JAKARTA - Le président américain Donald Trump a déclaré mercredi que les négociations avec l’Iran étaient « à un stade final », tout en avertissant de nouvelles attaques à moins que Téhéran n’accepte un accord de paix.
Six semaines après que le président Trump a mis fin à l'Opération Epic Fury pour un cessez-le-feu, les pourparlers pour mettre fin à la guerre ont montré peu de progrès.
Le président du Parti républicain a dit cette semaine qu'il avait presque ordonné de nouvelles attaques, mais s'était retenu pour laisser le temps à la négociation.
« Nous sommes dans la phase finale des négociations avec l’Iran. Nous verrons ce qui se passe. Soit nous concluons un accord, soit nous ferons quelques choses un peu cruelles, mais espérons que cela ne se produira pas », a-t-il dit aux journalistes, rapporte Al Arabiya de Reuters (21/5).
« Idéalement, je veux voir un petit nombre de personnes tuées, pas beaucoup. Nous pouvons le faire de n'importe quelle façon », a-t-il conclu.
Parlant plus tard à l'Académie américaine des gardes-côtes, Trump a répété la rhétorique du « choix entre deux choses » - « Nous devrions peut-être les attaquer très durement, mais peut-être pas non plus » - et a réaffirmé sa détermination à ne pas laisser l'Iran acquérir des armes nucléaires.

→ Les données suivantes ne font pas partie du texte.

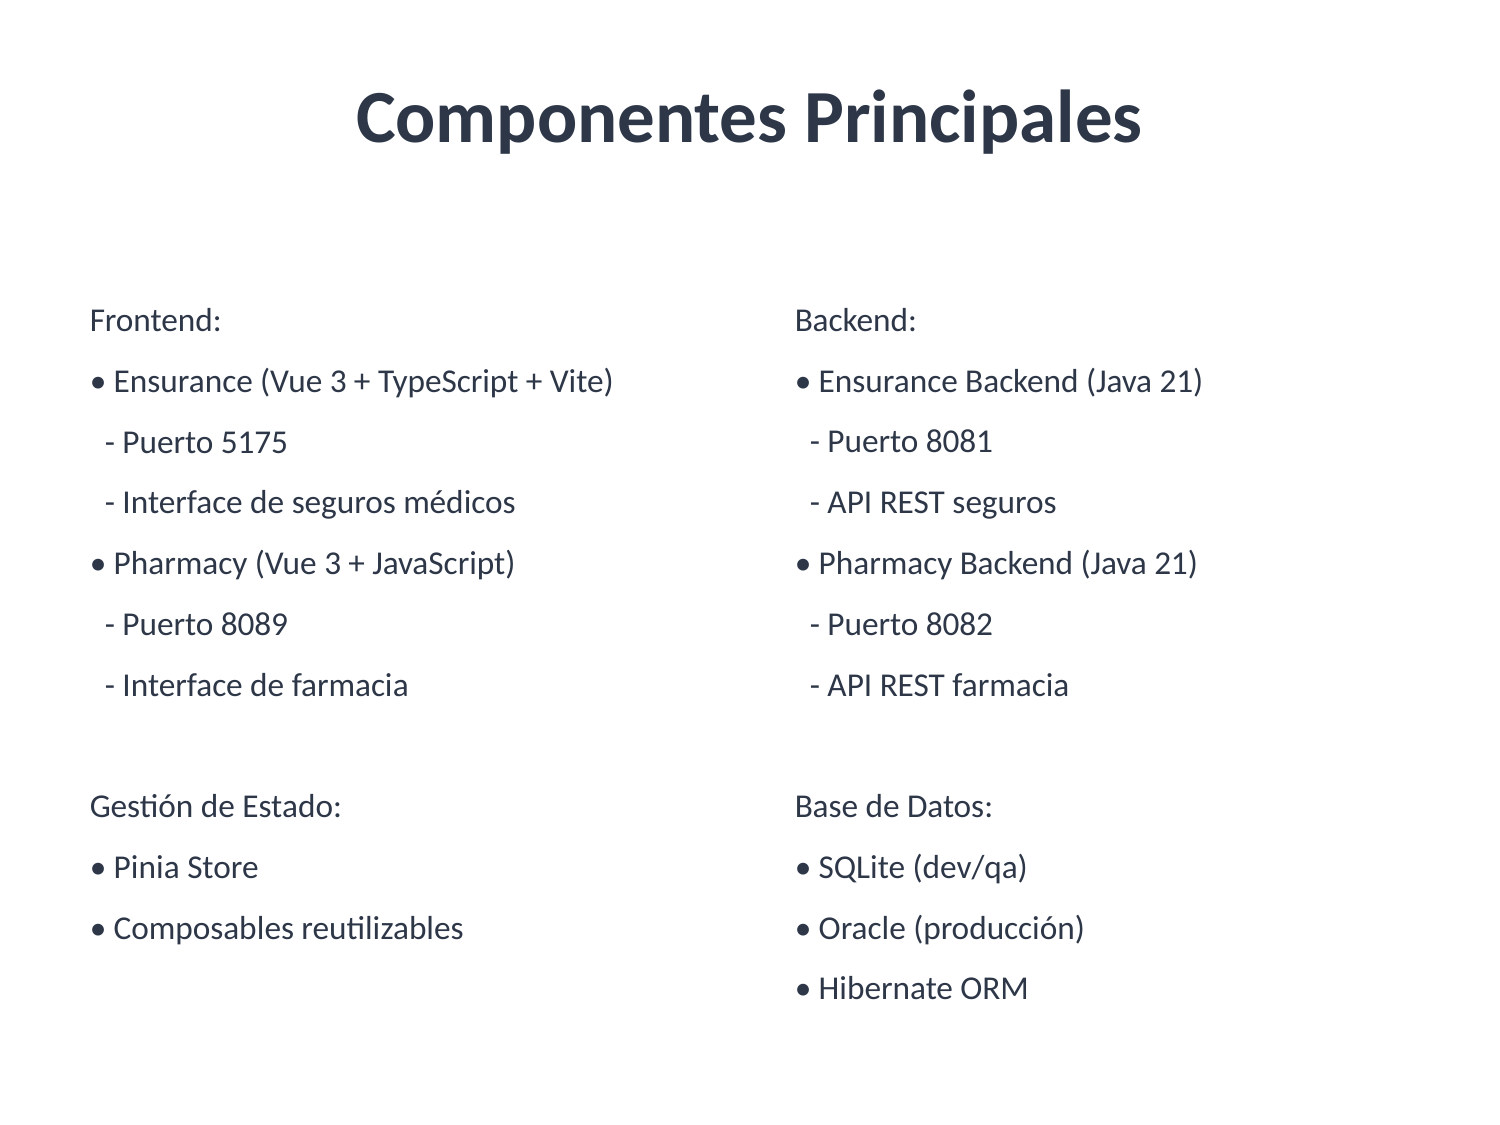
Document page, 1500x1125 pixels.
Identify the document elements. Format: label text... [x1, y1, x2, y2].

text_box Backend: • Ensurance Backend (Java 21) - Puerto 8081 - API REST seguros • Pharmacy Backend (Java 21) - Puerto 8082 - API REST farmacia Base de Datos: • SQLite (dev/qa) • Oracle (producción) • Hibernate ORM [779, 224, 1455, 1014]
text_box Frontend: • Ensurance (Vue 3 + TypeScript + Vite) - Puerto 5175 - Interface de seguros médicos • Pharmacy (Vue 3 + JavaScript) - Puerto 8089 - Interface de farmacia Gestión de Estado: • Pinia Store • Composables reutilizables [74, 224, 750, 954]
text_box Componentes Principales [341, 59, 1159, 165]
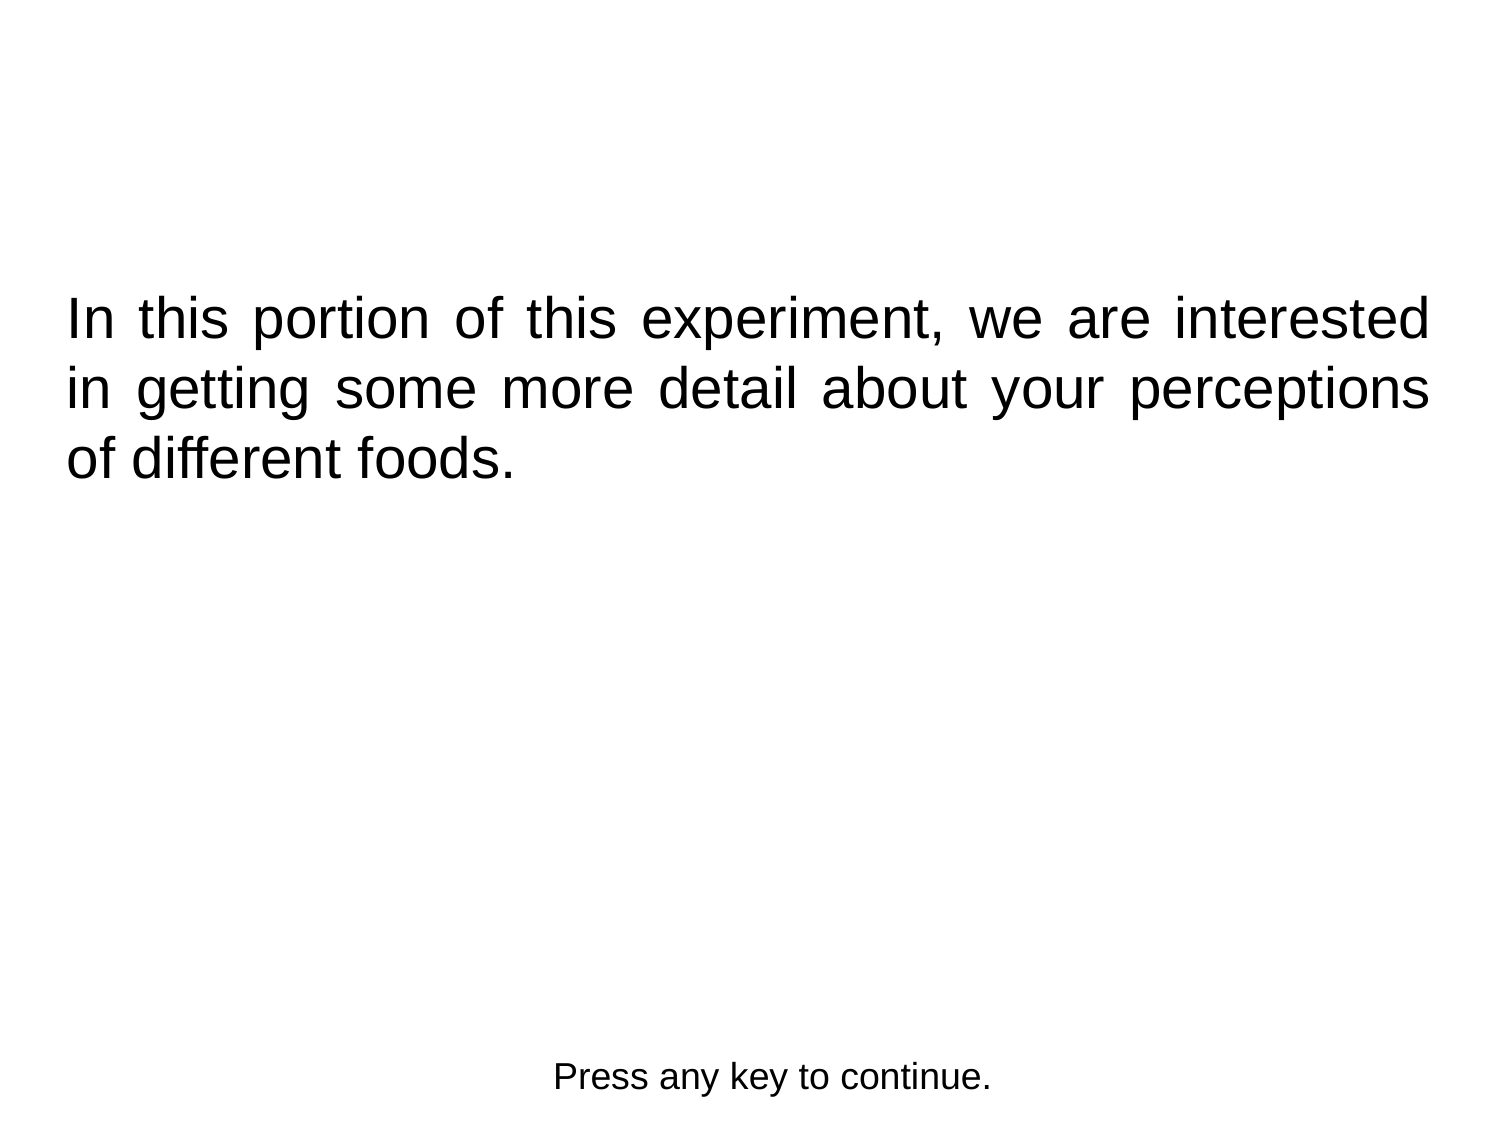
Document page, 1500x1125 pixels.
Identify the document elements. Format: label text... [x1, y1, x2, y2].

text_box In this portion of this experiment, we are interested in getting some more detail about your perceptions of different foods. [52, 272, 1448, 498]
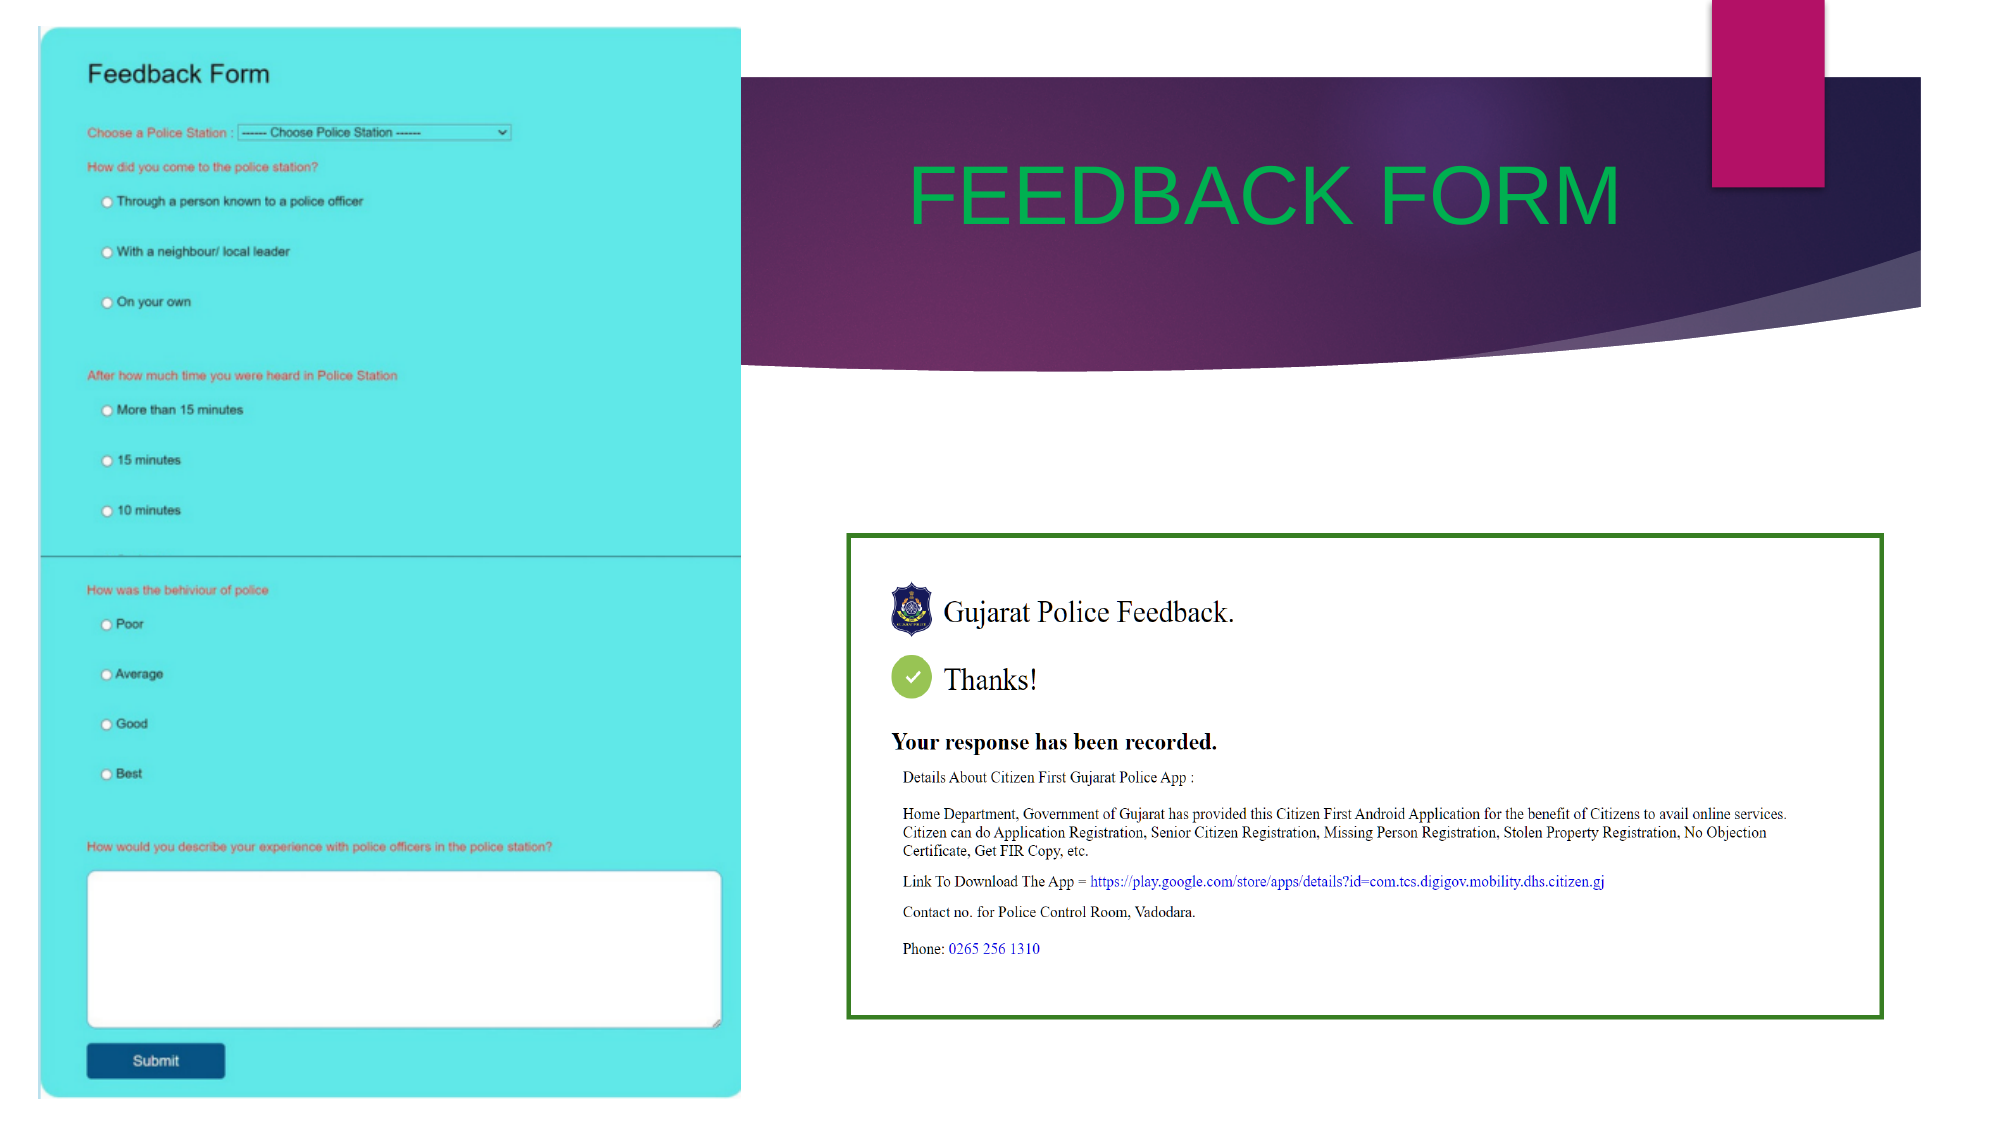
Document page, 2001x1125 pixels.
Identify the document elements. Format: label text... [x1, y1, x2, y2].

D'autre part, Téhéran a accusé le président Trump de vouloir reprendre la guerre et a menacé de riposter à toute attaque par une attaque en dehors du Moyen-Orient.
« Si l’agression contre l’Iran est renouvelée, la guerre régionale promise s’étendra hors de la région cette fois-ci », a déclaré le Corps des Gardiens de la Révolution iranienne (IRGC) dans une déclaration.
Le président du Parlement Mohammad Bagher Ghalibaf, principal négociateur de paix iranien, a déclaré dans un message audio sur les médias sociaux que « des mesures claires et cachées par l’ennemi » montraient que les États-Unis se préparaient à une nouvelle attaque.
Le porte-parole du ministère des Affaires étrangères, Esmaeil Baghaei, a par la suite déclaré que les États-Unis devaient mettre fin à la « piraterie » contre les navires iraniens, en référence au blocus américain des ports iraniens.
« En dépit de l’historique négatif de l’autre partie au cours des 18 derniers mois, l’Iran a toujours suivi la voie des négociations avec sérieux et de bonne foi, mais a des soupçons solides et fondés sur la performance américaine », a expliqué Baghaei.
Dans le cadre de la dernière tentative diplomatique, le ministre de l’Intérieur pakistanais - qui a accueilli le seul cycle de pourparlers de paix à ce jour et est depuis devenu le canal de transmission des messages entre les deux parties - s’est rendu à Téhéran mercredi.
Baghaei a déclaré que Washington et Téhéran continuaient à échanger des messages par l'intermédiaire du ministre pakistanais de la médiation.
L’Iran a présenté une nouvelle offre aux États-Unis cette semaine. La description de Téhéran montre que l’offre reprend en grande partie les conditions précédemment rejetées par Trump, y compris les demandes de contrôle du détroit d’Ormuz, de compensation pour les dommages de guerre, de levée des sanctions, de libération des actifs gelés et de retrait des troupes américaines du territoire.
Le président Trump a dit avoir annulé une attaque cette semaine à la dernière minute en réponse à une demande de plusieurs pays voisins de l’Iran dans le Golfe. Un jour plus tard, il a dit avoir presque ordonné une attaque.
Le président Trump est sous pression pour mettre fin à la guerre, alors que les prix de l’énergie flambent au détriment de son parti républicain en vue des élections au Congrès en novembre.
Depuis l'armistice, ses commentaires publics ont varié entre des menaces de reprendre les bombardements et des affirmations selon lesquelles un accord était presque conclu.